Each issue starts by showing its ending and then goes back to the beginning and tells the story until it meets with the ending again. This twist to storytelling I fell in love with. The overall story is a series of misadventures by both parties, and those endings up front provided a puzzle I happily took the time to unravel. In many ways these intros made me more excited to see how the story caught up to that point than I would be if the issue simply started at the beginning.
This book is filled with nerd references. Some are rather obvious like the classic Star Wars line, “I have a bad feeling about this,” while others are more obscure such as the involvement of a kill screen. Double Jumpers avoids going into reference overload, but like Ready Player One or Paul, I was in on the jokes and loving every reference dropped. Double Jumpers isn't afraid to rip into the fantasy genre or video game medium either. Writer Dave Dwonch and artist Bill Blankenship are clearly in on the joke of how cookie cutter these stories and games usually are by their use of them in this tale and how the characters constantly poke fun at them.
This book looks fantastic. Blankenship outdid himself on bringing these wacky and over-the-top scenarios to life and making the fantasy world stand out despite it being closely tied to stereotypes. The comic does have some issues with consistency where certain names or figures are cited early on and altered as the issues progress. While a little sloppy, given the comic is a joyride, these secondary details are easily forgiven.

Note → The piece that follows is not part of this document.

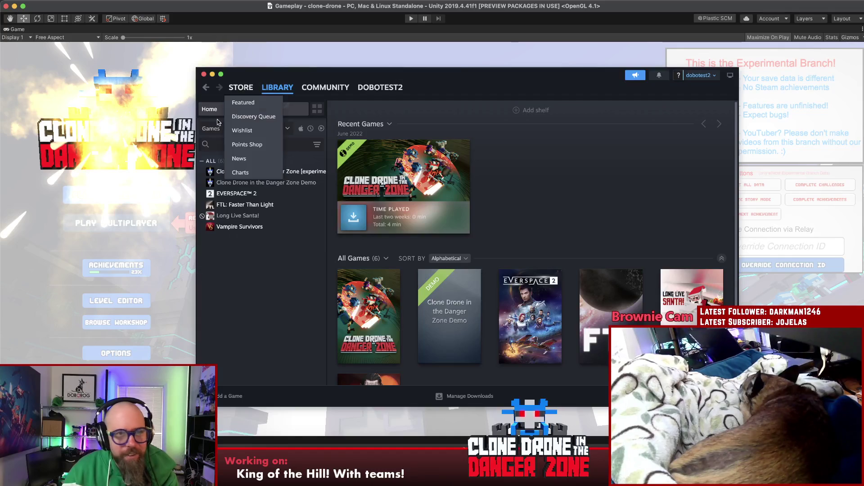
- Force Quit the unresponsive Unity editor from its Dock icon
left_click(168, 205)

There is quite a bit of gender play in Double Jumpers, which I thought I'd address a bit. Milo and Maxine constantly bicker, because Milo is that stereotypical sexist a--hole who offends everyone he can; however, Milo finds himself the butt of his own jokes when he accidentally selects to play the game's Smurfette, Sela the thief. Milo getting flustered by the way he programmed the NPCs to treat female characters is entertaining in a revenge sort of way, as all his fake geek girl crap is shoved back in his face. Similarly with Maxine's body in the modern world inhabited by Mongo the barbarian and Milo's by Sela, there is a lot of crossgender fun to be had. The genderf---ery here is played straight (heh) with Mongo in Maxine's body behaving as the violent barbarian would, obsessed with fighting, food, ale, and women, and Sela in Milo's body unapologetically conniving and slutty. This book doesn't shy away from setting up seemingly gay romance scenes even though the actual participants are straight, excepting their temporary bodies. I could see the characters' behavior offending some readers, but their actions are so over the top I was entertained more than offended. Even when matters turn a little, shall we say, queer, it didn't feel like the creators were making fun of LGBT folks so much as having fun with the crisscrossing of genders for the sake of it and making some statements regarding how women are treated in geek culture and how gender is viewed in our society.
As another play on the gamers trapped in a game world genre, Double Jumpers is really good and a fun, solid title that had me grinning and cackling with glee throughout my read. The first three issues of Double Jumpers can be purchased over at Action Lab's website with the collected volume of all four issues of Volume 1 to be out later on this month.